■ AIM OF THE TASK ■
Retype the lines of every entry word for word, leaving out the pictures.

[Data entries]
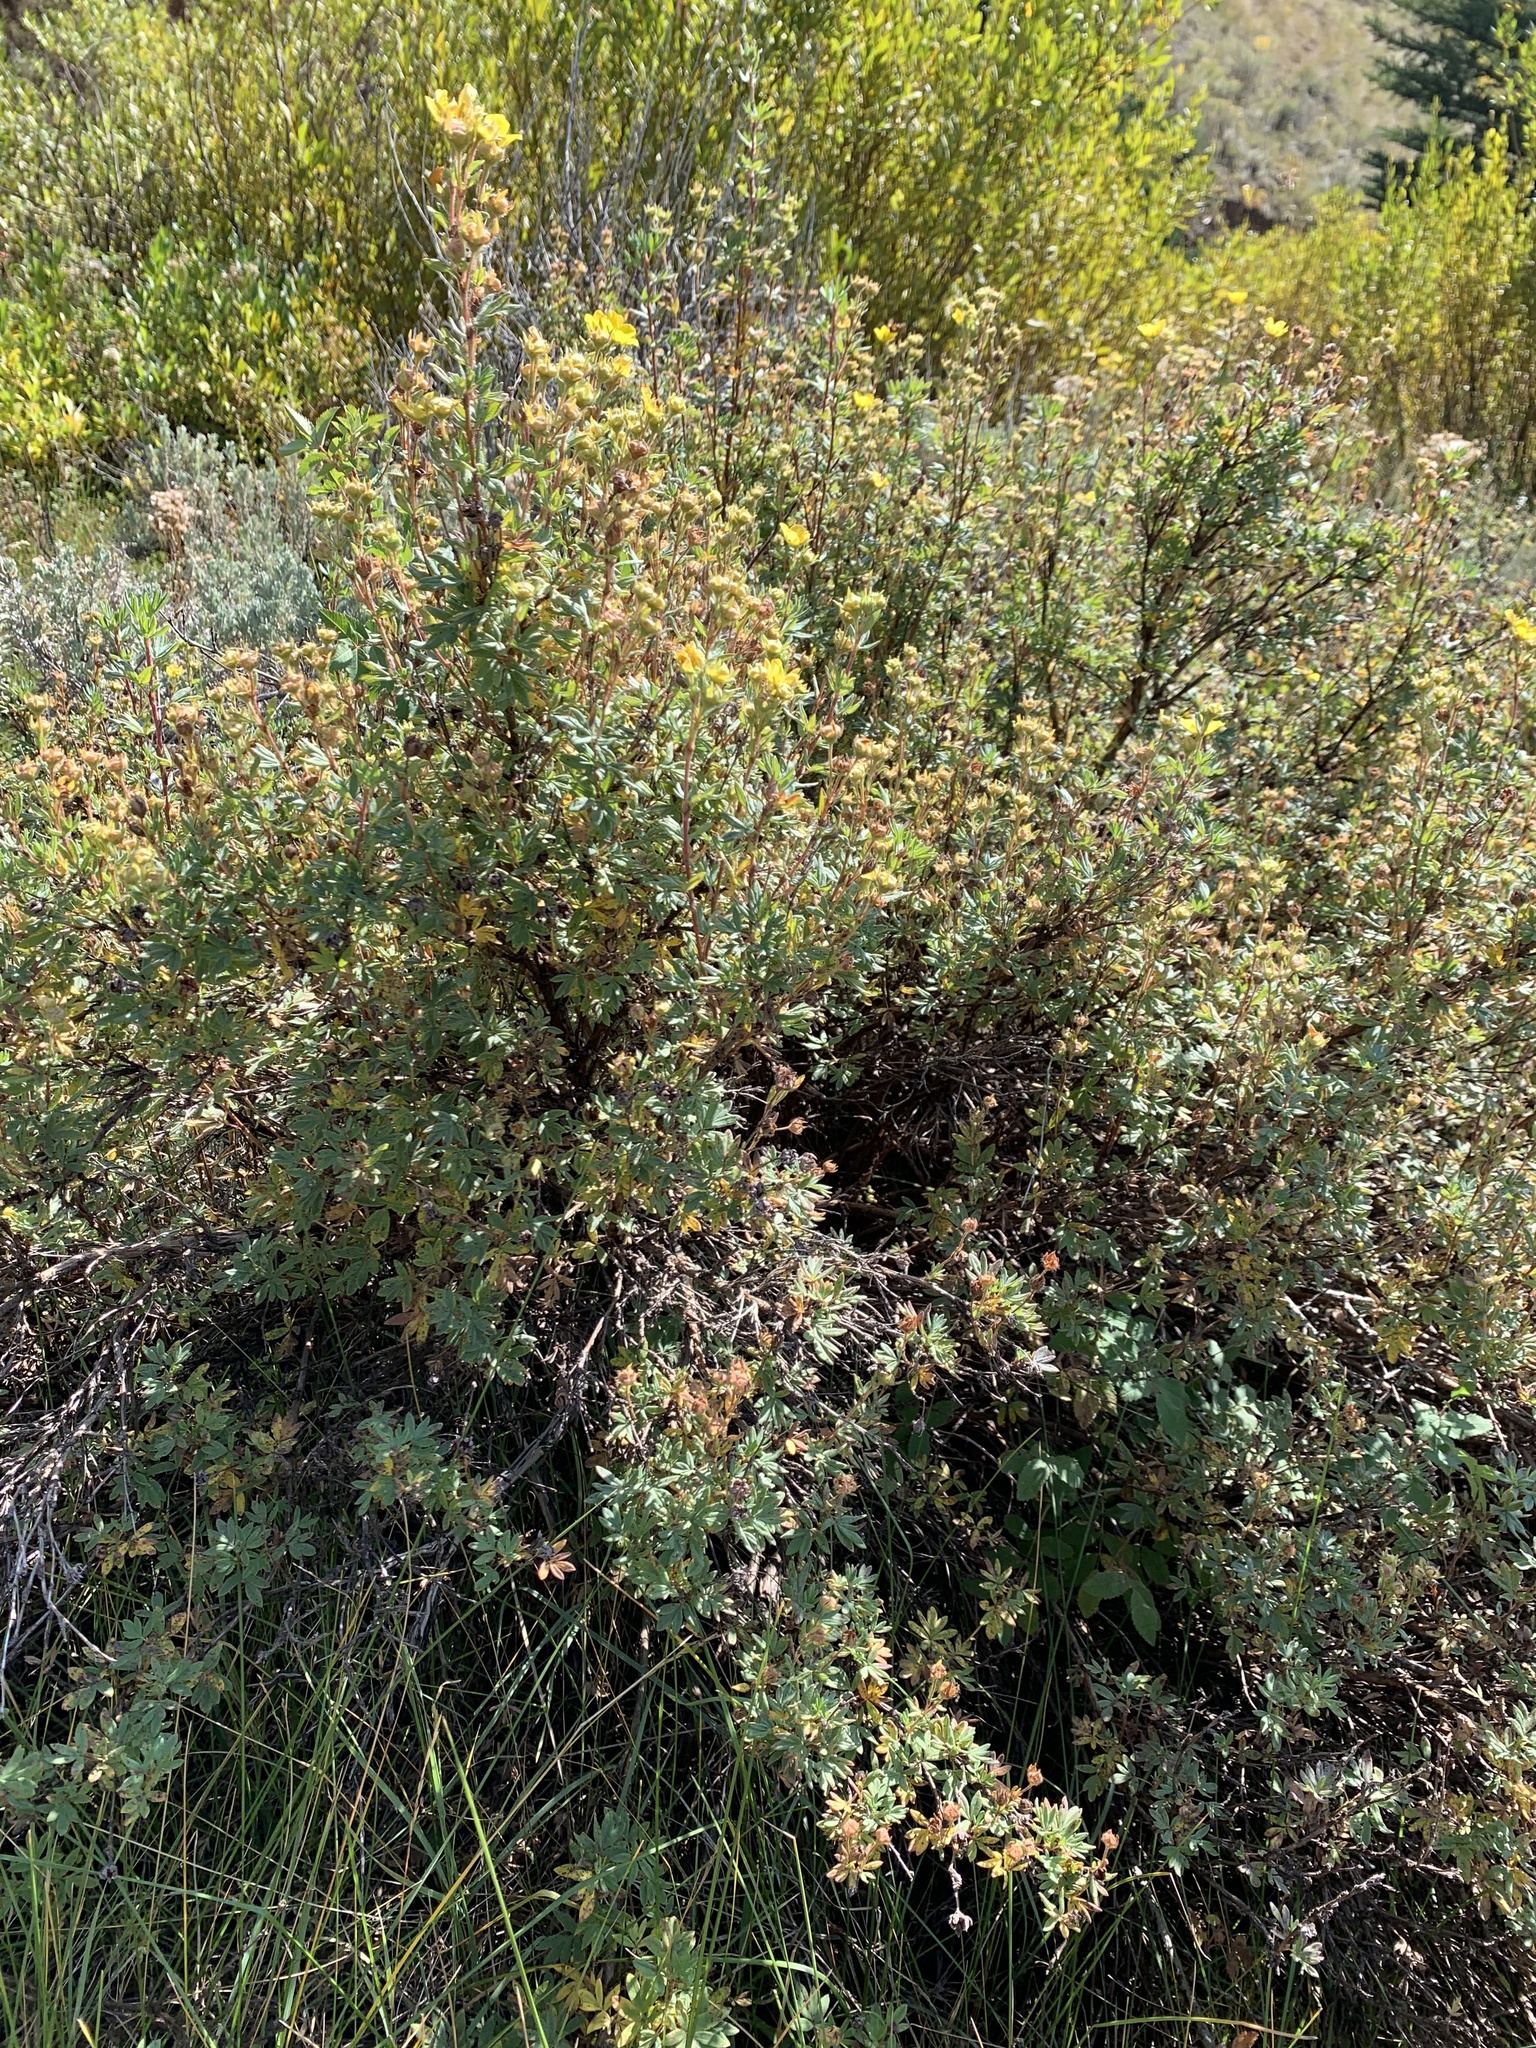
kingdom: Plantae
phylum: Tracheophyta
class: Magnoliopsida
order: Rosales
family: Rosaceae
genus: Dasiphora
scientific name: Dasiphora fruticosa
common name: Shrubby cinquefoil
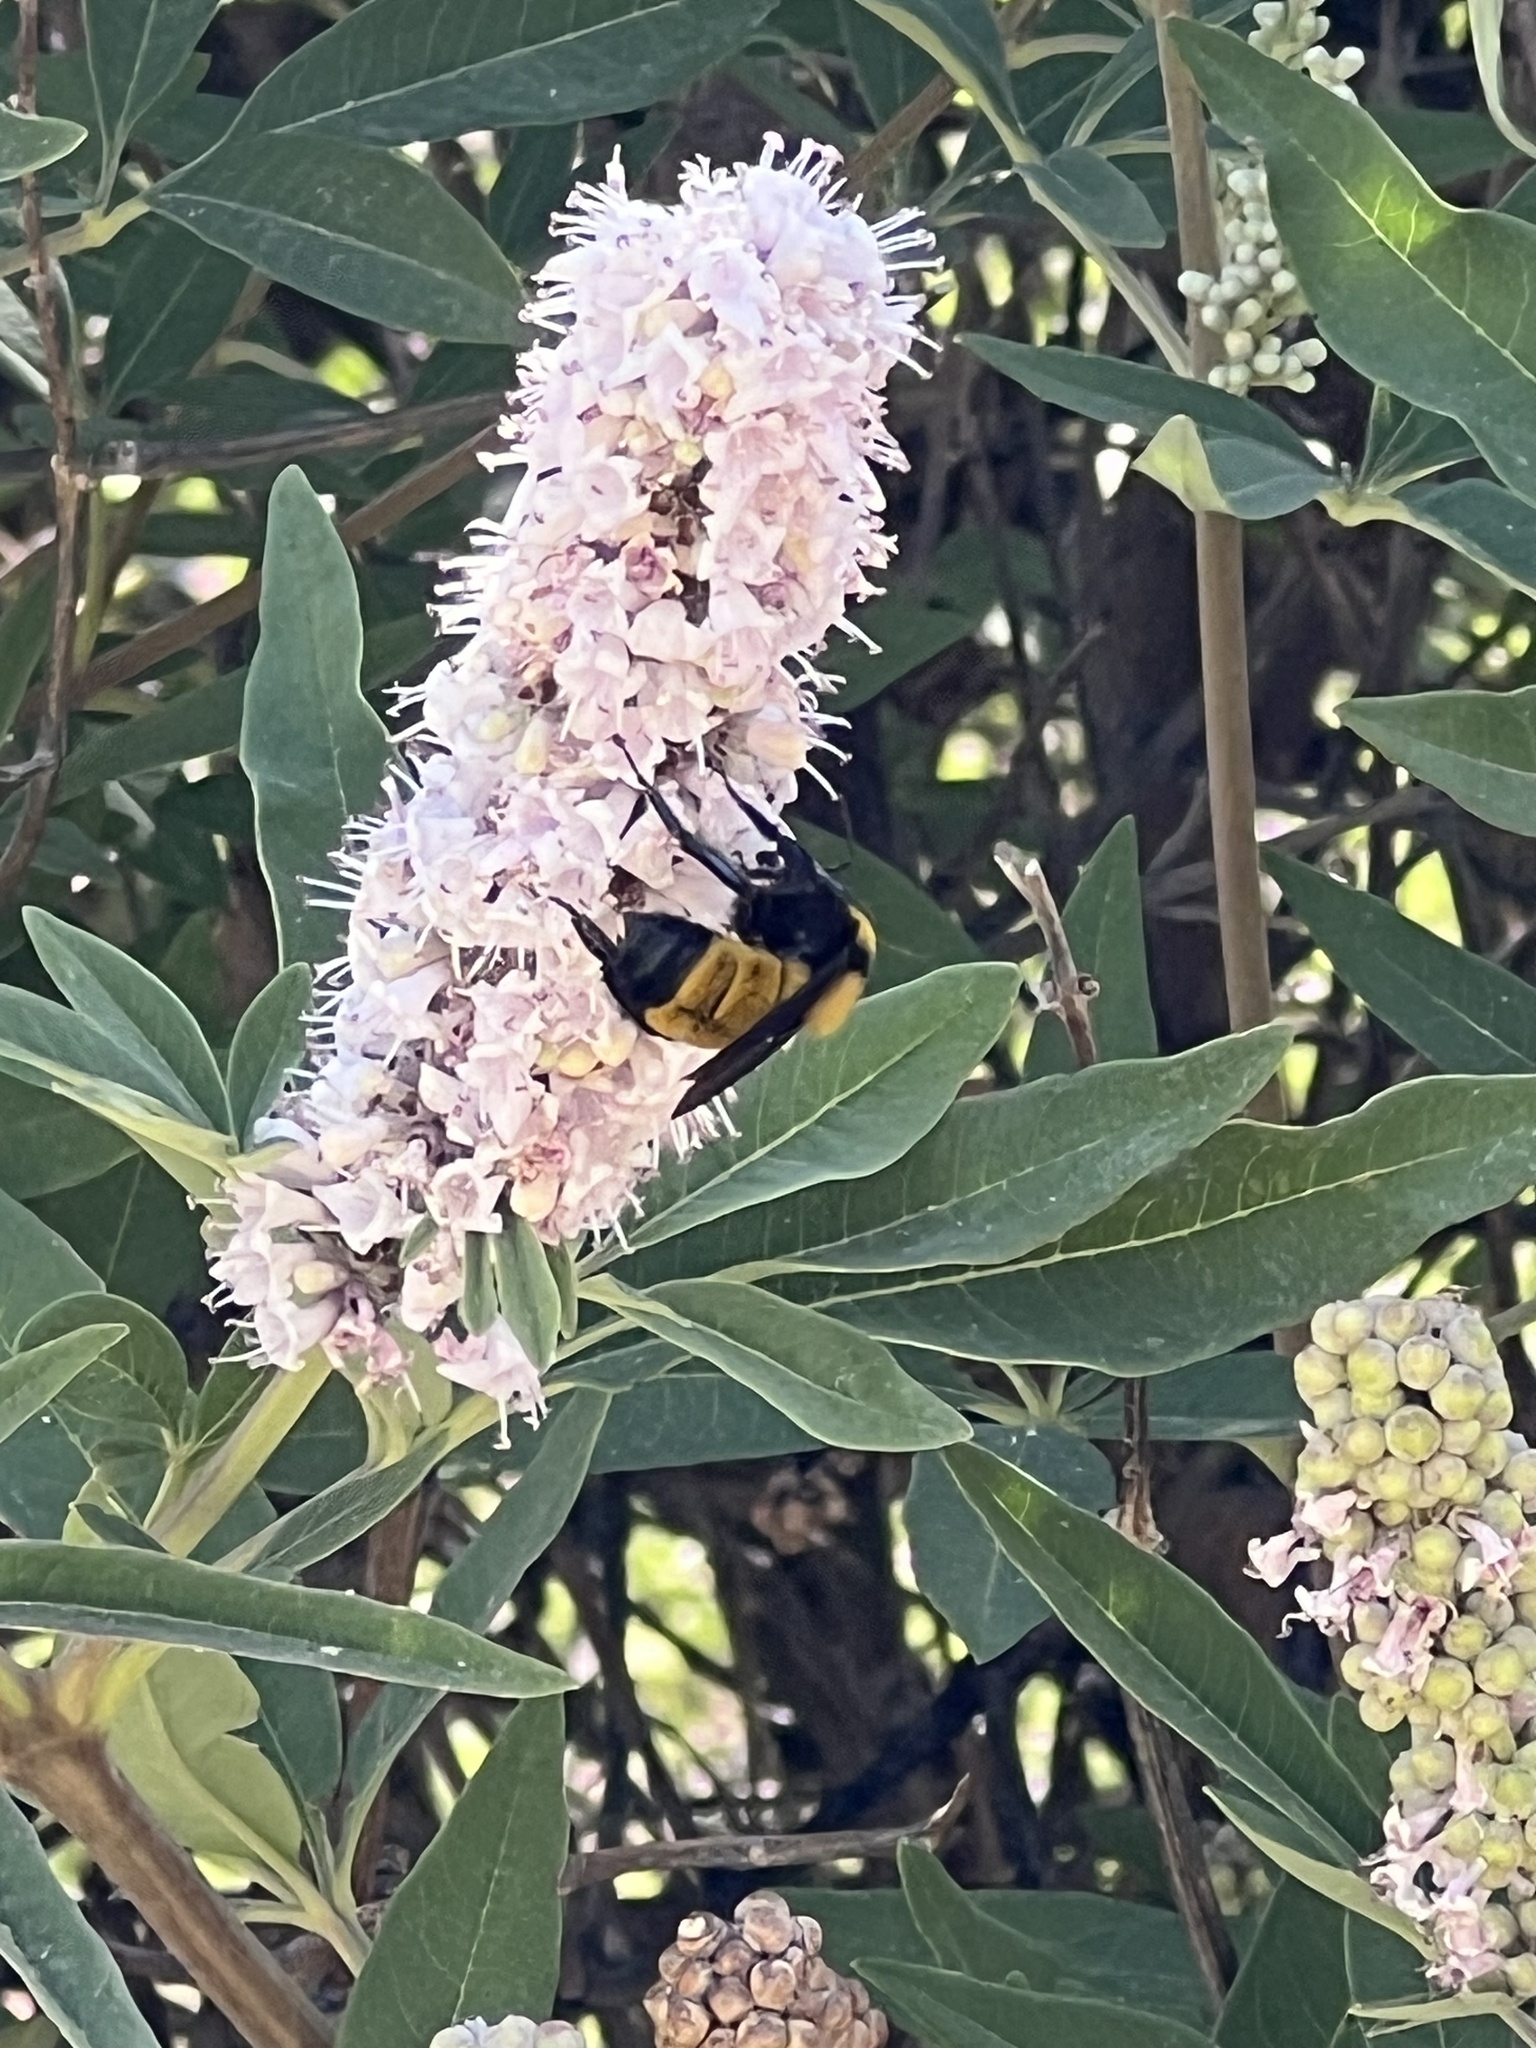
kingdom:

■ OUTPUT OF THE EXERCISE ■
kingdom: Plantae
phylum: Tracheophyta
class: Magnoliopsida
order: Rosales
family: Rosaceae
genus: Dasiphora
scientific name: Dasiphora fruticosa
common name: Shrubby cinquefoil
kingdom:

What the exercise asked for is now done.